You are viewing a plain text version of this content. The canonical link for it is here.
Posted to user@nutch.apache.org by Gal Nitzan <gn...@usa.net> on 2005/09/25 08:19:14 UTC

Response content length is not known

Hi,

I find many messages: Response content length is not known

in my log file. When checking the headers I see that content-length does 
not exist.

Was the page fetched and parsed?

Regards,

Gal

Re: Response content length is not known

Posted by Gal Nitzan <gn...@usa.net>.
Andrzej Bialecki wrote:
> gekkokid wrote:
>> might have been a large file size, too much to download maybe
>
> No. This comes from the httpclient library, when the response length 
> is not known ;-) i.e. when it is not reported in the server response, 
> as it should. This means that there is a danger that the response size 
> may exceed available resources or limits.
>
>
What does Nutch do? does it save it/index it ?

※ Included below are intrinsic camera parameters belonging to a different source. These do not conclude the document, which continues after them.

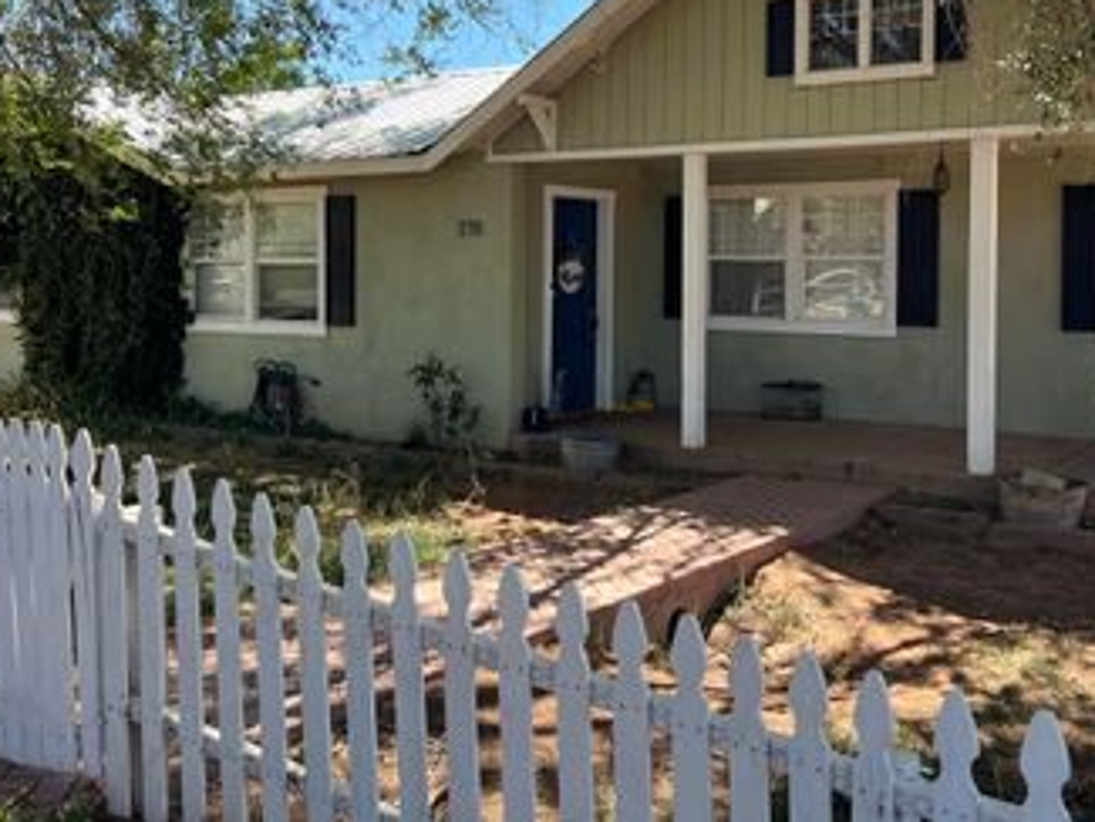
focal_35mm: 40
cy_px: 278
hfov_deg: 46.4
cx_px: 687
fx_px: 1266
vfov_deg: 35.6
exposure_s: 1/743
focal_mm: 5.7
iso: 50
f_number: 1.5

Beside that message nutch doesn't seem to be complaining

Thanks,

Gal

Re: Response content length is not known

Posted by Andrzej Bialecki <ab...@getopt.org>.
gekkokid wrote:
> might have been a large file size, too much to download maybe

No. This comes from the httpclient library, when the response length is 
not known ;-) i.e. when it is not reported in the server response, as it 
should. This means that there is a danger that the response size may 
exceed available resources or limits.


-- 
Best regards,
Andrzej Bialecki     <><
  ___. ___ ___ ___ _ _   __________________________________
[__ || __|__/|__||\/|  Information Retrieval, Semantic Web
___|||__||  \|  ||  |  Embedded Unix, System Integration
http://www.sigram.com  Contact: info at sigram dot com


Re: Response content length is not known

Posted by Andrzej Bialecki <ab...@getopt.org>.
gekkokid wrote:
> might have been a large file size, too much to download maybe

No. This comes from the httpclient library, when the response length is 
not known ;-) i.e. when it is not reported in the server response, as it 
should. This means that there is a danger that the response size may 
exceed available resources or limits.


-- 
Best regards,
Andrzej Bialecki     <><
  ___. ___ ___ ___ _ _   __________________________________
[__ || __|__/|__||\/|  Information Retrieval, Semantic Web
___|||__||  \|  ||  |  Embedded Unix, System Integration
http://www.sigram.com  Contact: info at sigram dot com


Re: Response content length is not known

Posted by gekkokid <me...@gekkokid.org.uk>.
might have been a large file size, too much to download maybe

_gk
----- Original Message ----- 
From: "Gal Nitzan" <gn...@usa.net>
To: <nu...@lucene.apache.org>
Sent: Sunday, September 25, 2005 7:19 AM
Subject: Response content length is not known


> Hi,
> 
> I find many messages: Response content length is not known
> 
> in my log file. When checking the headers I see that content-length does 
> not exist.
> 
> Was the page fetched and parsed?
> 
> Regards,
> 
> Gal
>